Drawback: can only synthesize a subset of all the situations, thus lead to overfitting.
-
5. Transfer learning
Definition: Train an NN for task A, and then transfer it to a similar task B, e.g. from a cat image classifier to radiology applications.
Method: Train the parameters as usual, then change the output layer, or a few of the last layers, and retrain the NN with the new dataset $(X, Y)$. If the dataset is large enough, can retrain the entire NN, then the previous training is called “pre–training”, and the later procedure is called “fine–tuning”.
Basic ideas: some low level structures of the two datasets are the same, thus pre–training can help with training the parameters and accelerate the training.
When to use:
- Task A and B have the same input (e.g. both are images)
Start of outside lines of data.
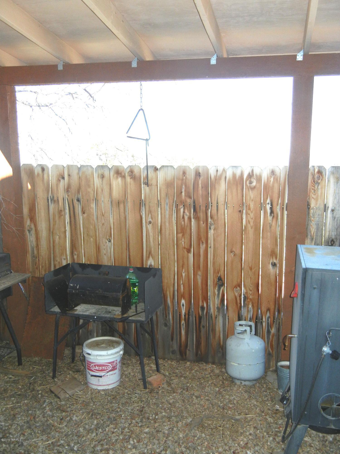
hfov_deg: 41.8
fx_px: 445
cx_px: 170
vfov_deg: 54.0
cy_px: 227
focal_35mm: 34
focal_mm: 6.2
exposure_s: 1/464
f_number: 3.6
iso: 230
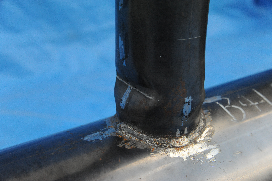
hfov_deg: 36.3
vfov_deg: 24.6
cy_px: 90
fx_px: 415
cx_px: 136
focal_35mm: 55
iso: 5000
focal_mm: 55
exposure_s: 1/3200
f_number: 5.6
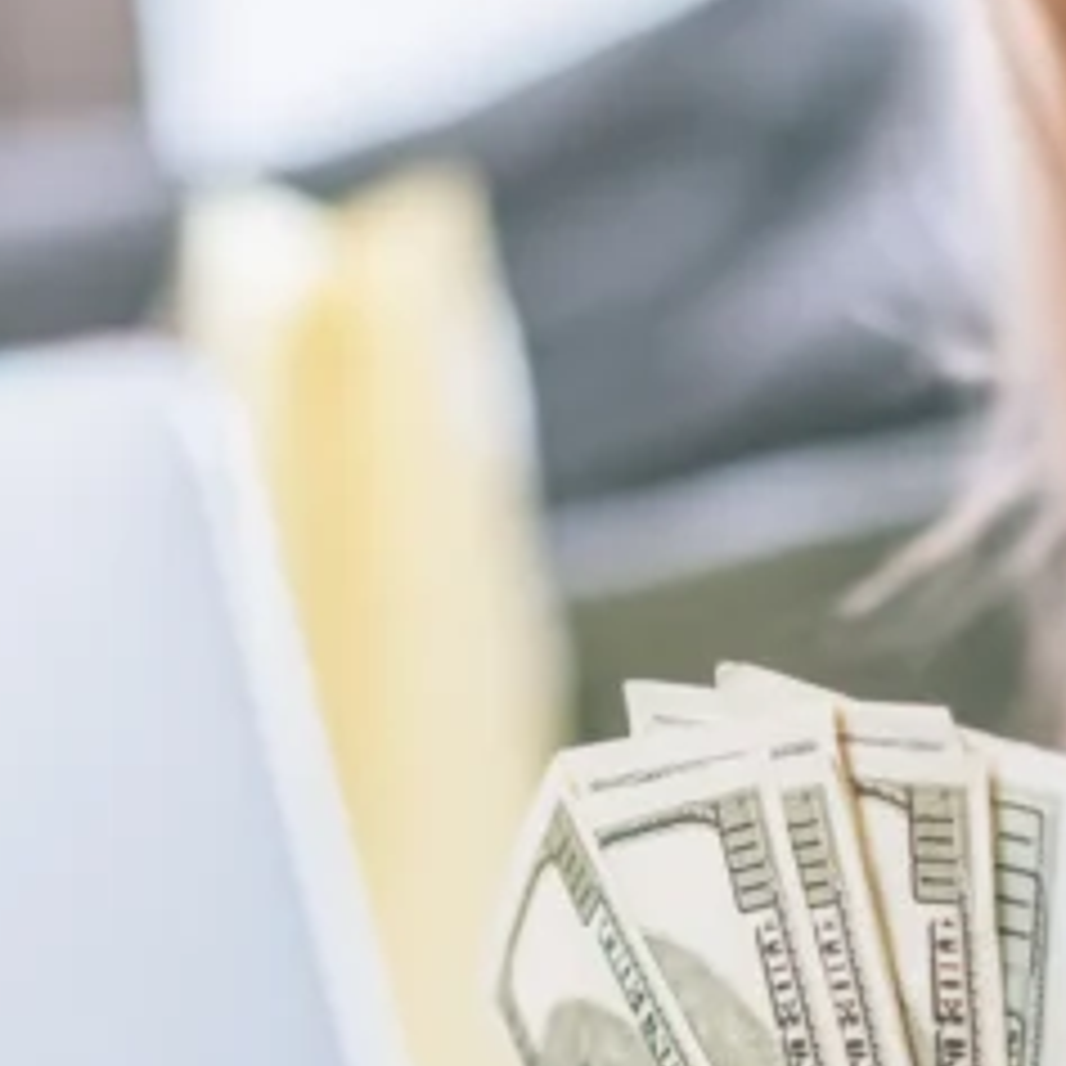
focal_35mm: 184
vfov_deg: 9.4
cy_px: 1185
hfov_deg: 9.5
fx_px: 6411
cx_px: 684
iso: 1000
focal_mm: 50
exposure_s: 1/100
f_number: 2.5
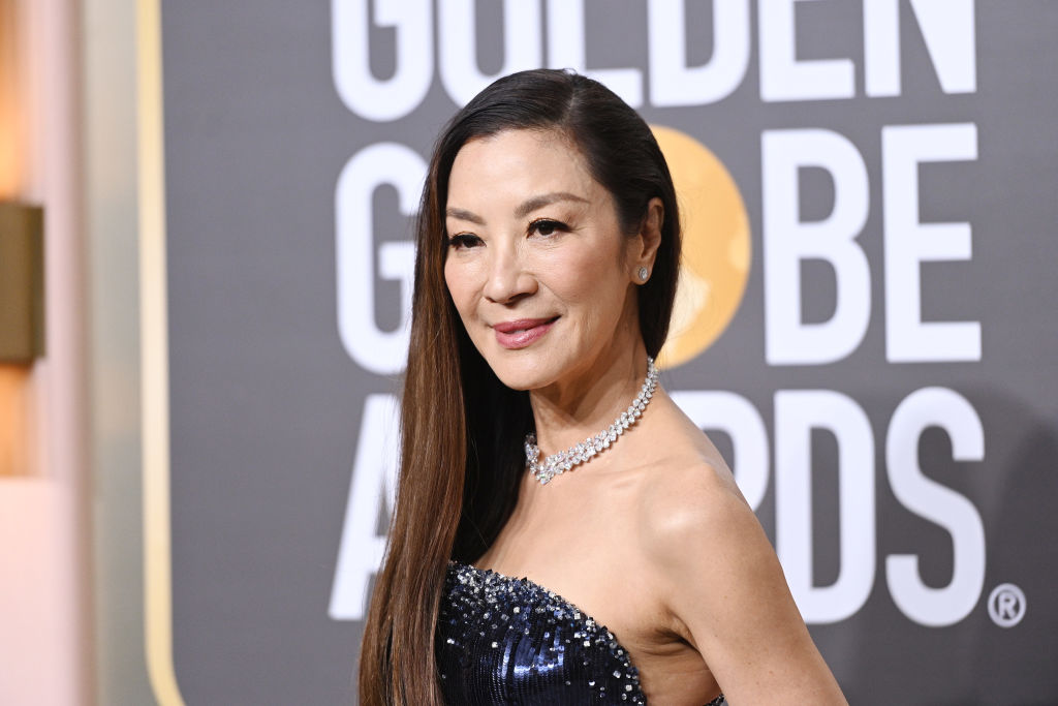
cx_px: 529
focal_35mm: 200
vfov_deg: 6.9
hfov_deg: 10.3
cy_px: 353
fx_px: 5878
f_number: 2.8
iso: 1600
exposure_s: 1/3200
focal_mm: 200
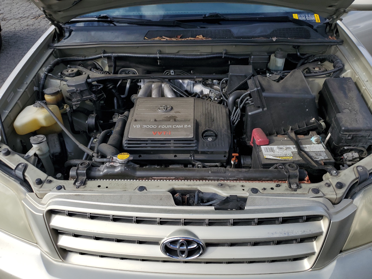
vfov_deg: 53.1
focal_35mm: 26
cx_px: 186
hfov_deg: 67.3
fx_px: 279
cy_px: 140
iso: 50
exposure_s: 1/2500
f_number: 1.5
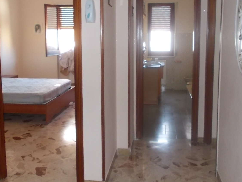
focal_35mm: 40
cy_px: 65
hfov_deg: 46.8
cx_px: 124
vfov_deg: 35.7
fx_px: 280
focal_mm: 4
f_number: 2.7
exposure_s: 1/25
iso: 200
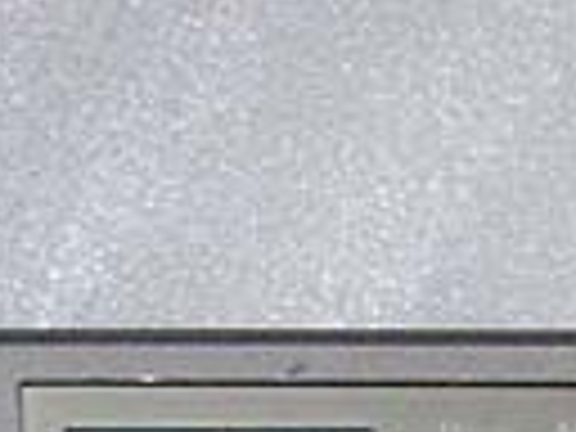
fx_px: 10683
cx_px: 176
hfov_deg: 3.1
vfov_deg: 2.3
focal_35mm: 642
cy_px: 1186
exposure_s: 1/125
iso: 800
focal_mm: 23.7
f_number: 5.4
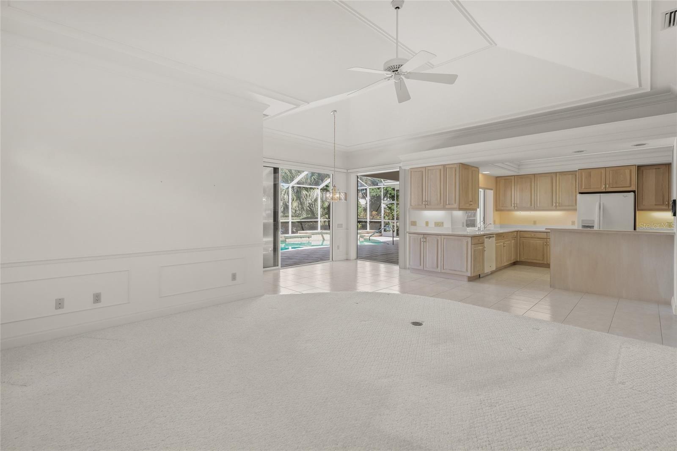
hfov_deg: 96.7
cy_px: 226
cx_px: 338
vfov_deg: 73.7
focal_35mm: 16
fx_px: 301
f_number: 6.3
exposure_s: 1/13
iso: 250
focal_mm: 16
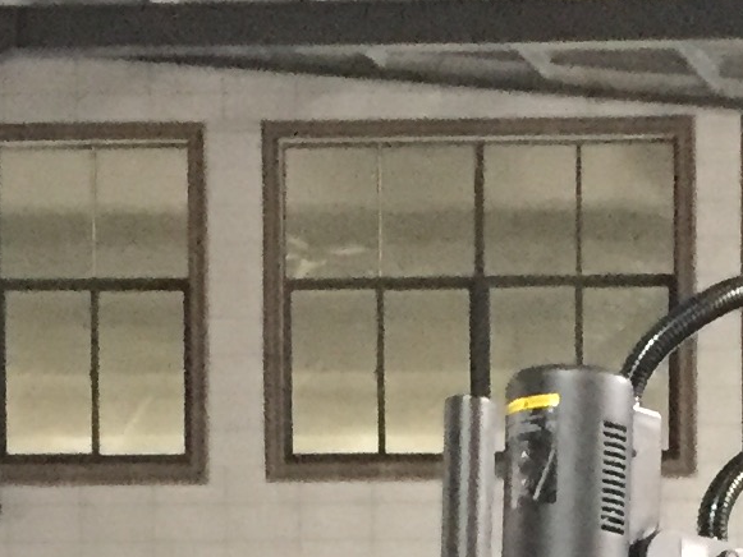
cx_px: 483
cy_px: 1375
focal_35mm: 163
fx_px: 3499
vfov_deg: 8.3
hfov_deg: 12.1
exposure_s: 1/17
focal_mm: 4.15
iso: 400
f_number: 2.2
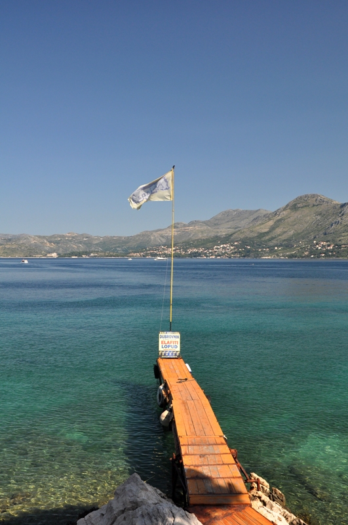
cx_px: 174
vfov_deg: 49.6
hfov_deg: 34.1
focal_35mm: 39
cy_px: 262
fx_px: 567
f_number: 10
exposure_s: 1/400
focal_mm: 26
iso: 640
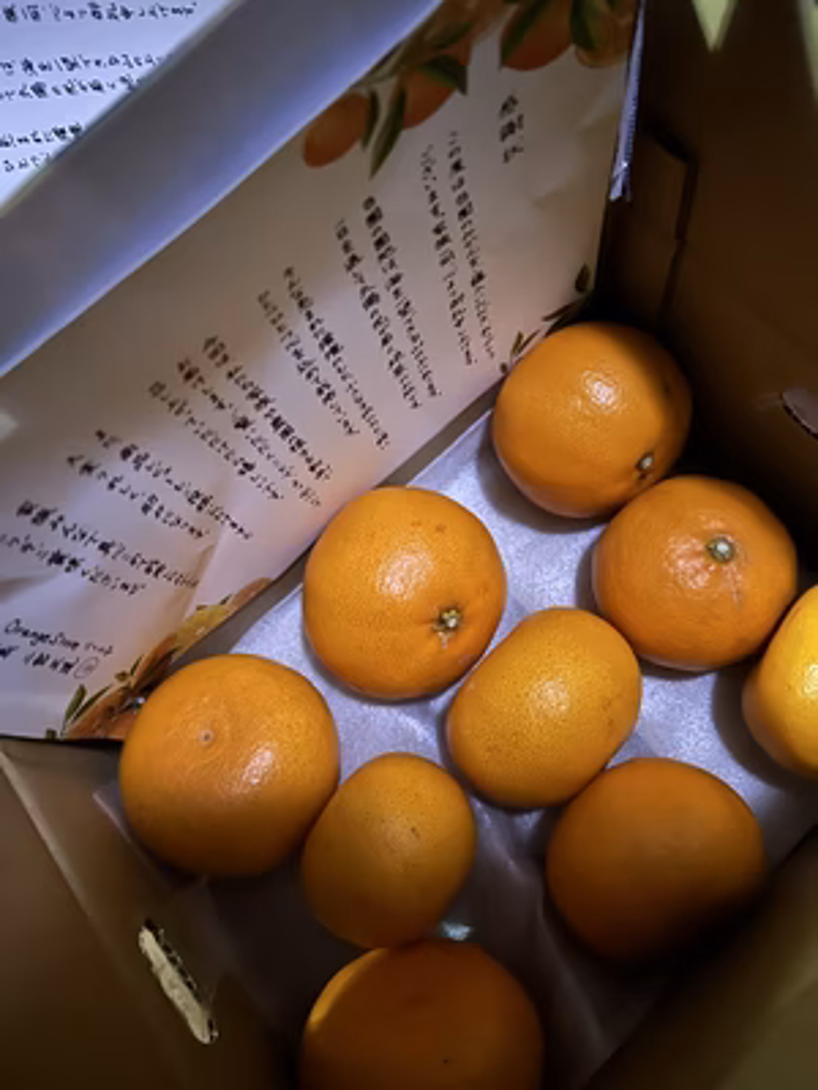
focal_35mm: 26
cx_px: 409
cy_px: 545
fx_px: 819
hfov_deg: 53.1
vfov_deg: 67.3
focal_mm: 5.7
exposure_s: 1/9
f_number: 1.5
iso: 1000
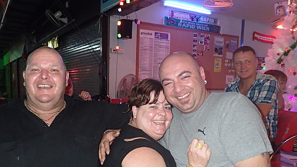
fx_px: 260
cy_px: 117
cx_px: 128
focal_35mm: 33
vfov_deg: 35.1
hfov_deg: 59.3
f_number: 2
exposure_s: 1/30
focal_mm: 4.5
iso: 640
- have a lot more data for task A than task B
- Low level features from A could be helpful for learning B
6. Multi–task learning
Definition: learn multiple tasks at the same time; one example can have multiple labels.
$\large Y=\begin{bmatrix} | & | & \dots & | \\ y^{(1)} & y^{(2)} & \dots & y^{(m)}\\ | & | & \dots & | \end{bmatrix}_{N_{Tasks} \times m}$
Loss function $\hat{y}^{(i)}$; then cost function:
$\large \mathrm{J} = \frac{1}{m} \sum \limits^m_{i=1} \sum \limits^4_{j=1} \mathrm{L}(\hat{y}_j^{(i)}, y_j^{(i)})$
When to use:
- Training on a set of tasks that could benefit from having shared lower–level features.
- Usually: amount of data you have for each task is quite similar
- Can train a big enough NN to do well on all the tasks (if the NN is not big enough, multi–task learning hurts performance compared with separate tasks)
Used much less than transfer learning.
7. End–to–end deep learning
Definition: use a single NN to replace multiple stages of processing for a task.
- Pros:
- Let the data speak
- Less hand–designing of components needed
- Cons:
- May need large amount of data
- Excludes potentially useful hand–designed components
Applying the ETE learning:
Key question: is there enough data to learn a function of the complexity needed to map x to y?
ETE learning requires huge amount of data. With a small data set, it is better to learn with separate procedures.